In Richter 4 begegnen wir einem einmaligen Phänomen in diesem Buch: Die Rettung Israels vor seinen Feinden erfolgt durch ein Gemeinschaftsprojekt. Die drei Richter davor und auch alle anderen noch folgenden sind die alleinigen Helden: Sie gehen allein los, um das Böse zu bekämpfen, oder sie versammeln das Volk hinter sich, um sie in den Kampf gegen die Feinde anzuführen und diese zu besiegen. Hier aber gibt es keinen klaren Helden.
Zuerst haben wir Debora, die sowohl eine Prophetin als auch eine Richterin ist. Sie ist die einzige Person, die dem Namen „Richter“ gerecht wird: Zu ihr kommt das Volk mit seinen Streitigkeiten und sie spricht Recht. Offensichtlich ist sie eine extrem weise und auch gottesfürchtige Frau, die eine herausragende Stellung im Volk einnimmt. „Sie führte durch Weisheit und Charakter, statt durch bloße Macht. … Sie kommt dem göttlichen Leiter des Volkes am nächsten, anstatt einfach nur ein General zu sein. Sie war eine Richterin, die über das Schlachtfeld hinaus führte.“1Timothy Keller, Judges For You, Kindle Version. Sie führt jedoch nicht das Volk in den Kampf gegen seine Unterdrücker, sondern in ihrer Rolle als Prophetin gibt sie den göttlichen Auftrag an Barak weiter. Der führt zwar die Israeliten als Heerführer in den Kampf. Jedoch besiegt er nicht den hauptsächlichen Aggressor, den grausamen Heerobersten Sisera, der das Volk „mit Gewalt gequält“ (V.3) hatte. Diesen Triumph erlangt eine weitere Frau, Jael. Es sind also insgesamt drei Personen, die einen jeweils entscheidenden Anteil daran haben, dass Israel von seinen Bedrängern befreit wird. Das macht deutlich: Niemand kann die Ehre für die Befreiung für sich beanspruchen, am Ende kann nur Gott dafür geehrt und gepriesen werden.

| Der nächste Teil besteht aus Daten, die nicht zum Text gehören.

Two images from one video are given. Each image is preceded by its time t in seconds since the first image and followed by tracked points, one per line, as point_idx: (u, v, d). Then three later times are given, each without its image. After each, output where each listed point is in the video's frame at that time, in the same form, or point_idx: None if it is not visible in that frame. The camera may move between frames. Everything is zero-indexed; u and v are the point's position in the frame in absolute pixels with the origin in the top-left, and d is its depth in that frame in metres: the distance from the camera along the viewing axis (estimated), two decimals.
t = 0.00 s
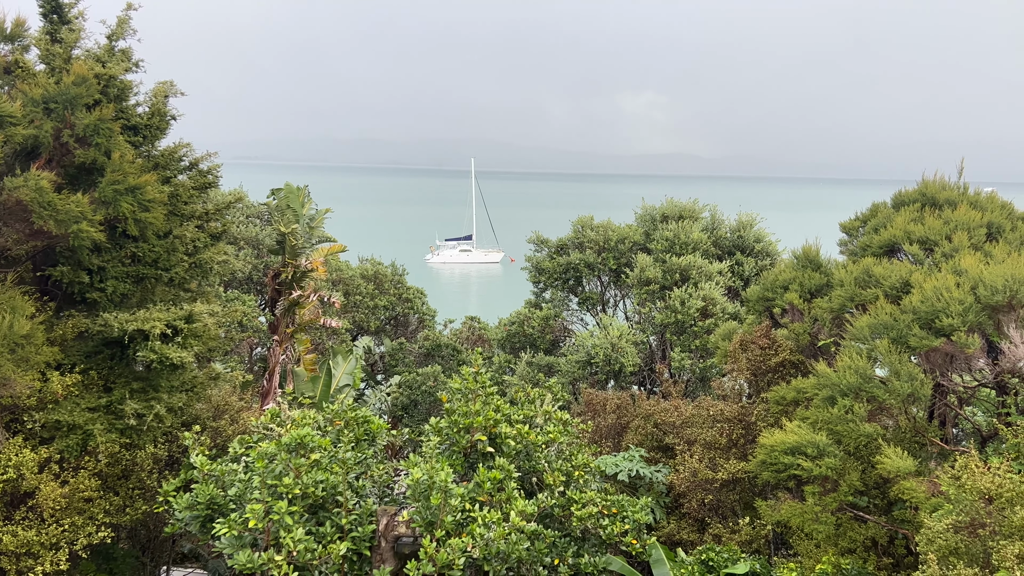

Das Gleiche gilt auch für uns: In unserer Gesellschaft sind wir sehr darauf bedacht, dass unsere Leistungen gesehen werden und wir die angemessene Anerkennung dafür bekommen. Wenn wir aber ehrlich sind, dann haben wir gar nicht so viel Grund, uns unsere Leistungen selbst zuzuschreiben. Wie Paulus in 1. Korinther 4,7 schreibt: „Ist nicht alles, was du hast, ein Geschenk Gottes? Wenn es dir aber geschenkt wurde, warum prahlst du dann damit, als hättest du es dir selbst zu verdanken?“ Was hast du dafür getan, zu dieser Zeit in einem der modernsten Länder der Erde geboren worden zu sein? Welchen Anteil hast du an deiner natürlichen Intelligenz, Auffassungsgabe und deinen Begabungen? Genauso gilt es im geistlichen Bereich: Wir können uns auf unsere geistlichen Erfolge – dass ein Mensch sich im Gespräch mit uns bekehrt, dass unsere Gottesdienste so gut besucht sind, dass die Predigt so ansprechend war, … – nichts einbilden. Denn niemand von uns kann sich das allein zuschreiben. Wir alle arbeiten zusammen, jeder an seinem Platz, jeder mit seiner von Gott gegebenen Aufgabe. Nochmal Paulus: „Ich habe gepflanzt, Apollos hat begossen, Gott aber hat das Wachstum geschenkt. Auf wen kommt es denn nun an? Doch nicht auf den, der pflanzt, oder auf den, der begießt, sondern auf den, der das Wachstum schenkt, auf Gott.“ (1Kor 3,6-7) Anstatt unsere Ehre zu suchen, sollten wir uns die demütige Haltung unseres Herrn Jesus Christus aneignen, „der in Gestalt Gottes war und es nicht für einen Raub hielt, Gott gleich zu sein. Aber er machte sich selbst zu nichts und nahm Knechtsgestalt an … und erniedrigte sich selbst und wurde gehorsam bis zum Tod“ (Phil 2,5-8).
Gebet: Vater, ich danke dir für die befreiende Nachricht, dass ich nicht allein alles schaffen muss, sondern dass du uns als Gemeinde zusammengestellt hast, um gemeinsam an deinem Reich zu arbeiten. Jesus, bitte bewahre mich vor falschen Stolz und Verbissenheit, indem du dich mir immer wieder als der demütige und dienende Herr zeigst, der nicht seine eigene Ehre und Vorteil gesucht hat. Amen.
Fußnoten
- 1Timothy Keller, Judges For You, Kindle Version.